## Data for processing:
====

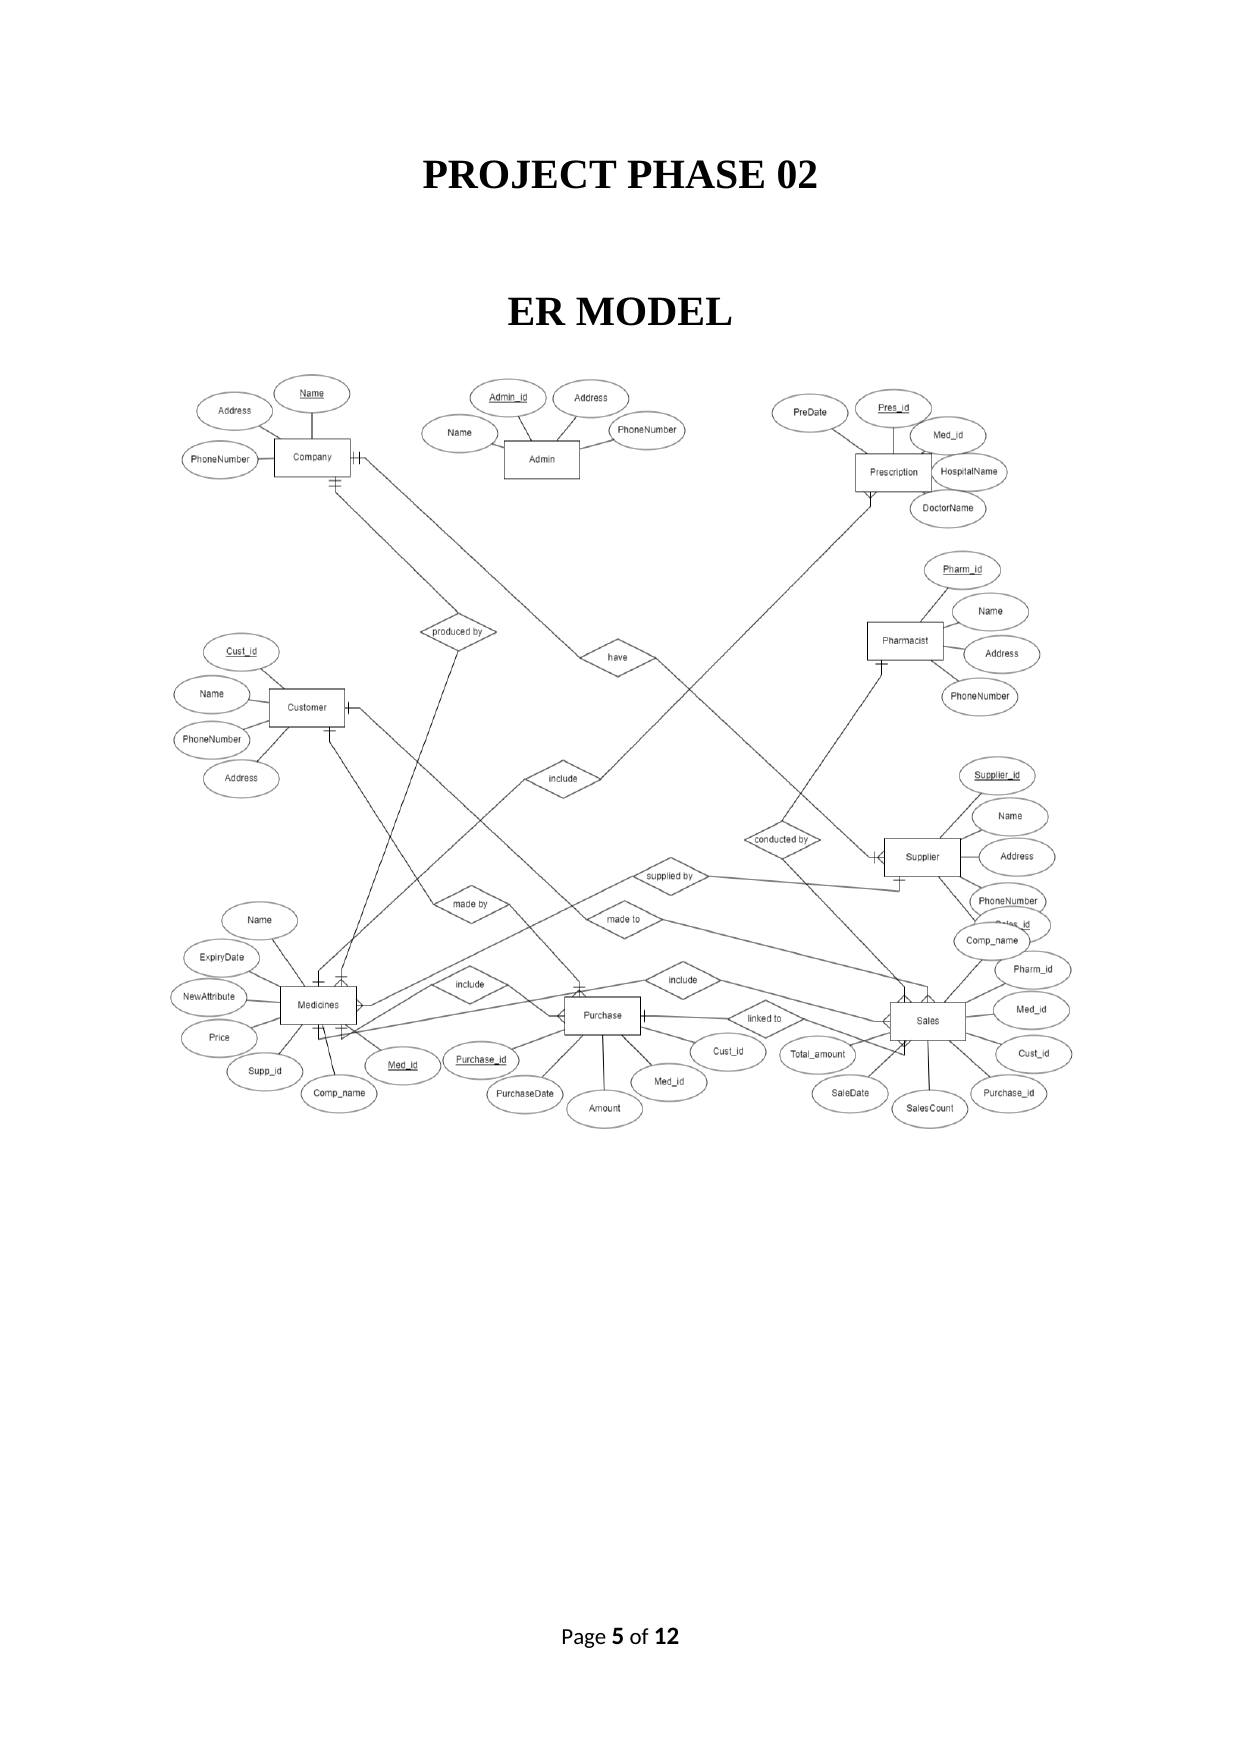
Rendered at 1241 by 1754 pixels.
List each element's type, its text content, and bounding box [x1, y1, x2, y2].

text ER MODEL [150, 287, 1090, 334]
picture [150, 355, 1091, 1147]
text PROJECT PHASE 02 [150, 150, 1090, 198]
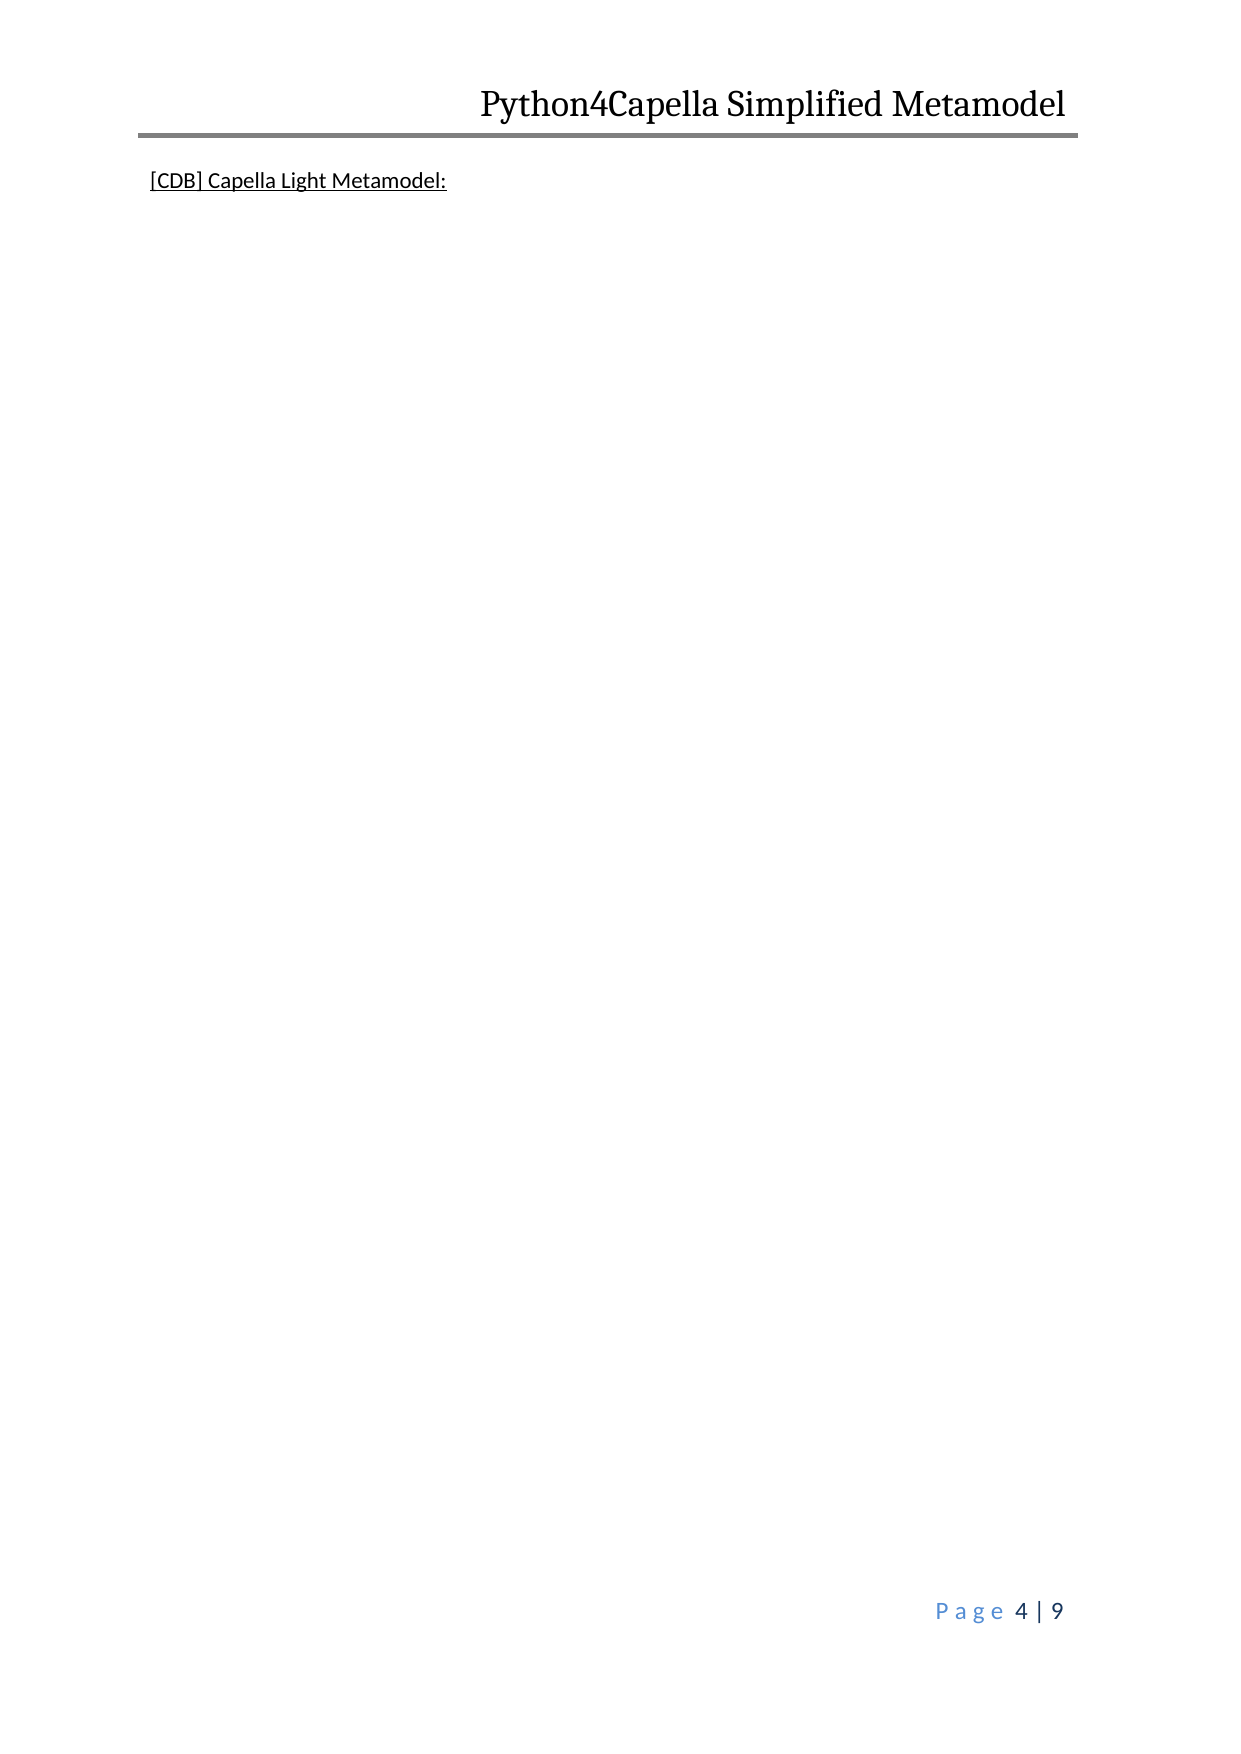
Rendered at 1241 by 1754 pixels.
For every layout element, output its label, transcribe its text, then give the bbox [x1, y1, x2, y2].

text [CDB] Capella Light Metamodel: [150, 166, 1090, 194]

====

Transcribe all of the material exactly and leave out its pictures.

Rendered at 1241 by 1754 pixels.
List each element's type, its text content, and bounding box [x1, y1, x2, y2].

text ER MODEL [150, 287, 1090, 334]
picture [150, 355, 1091, 1147]
text PROJECT PHASE 02 [150, 150, 1090, 198]
Rendered at 1241 by 1754 pixels.
For every layout element, output its label, transcribe its text, then give the bbox [x1, y1, x2, y2].

text [CDB] Capella Light Metamodel: [150, 166, 1090, 194]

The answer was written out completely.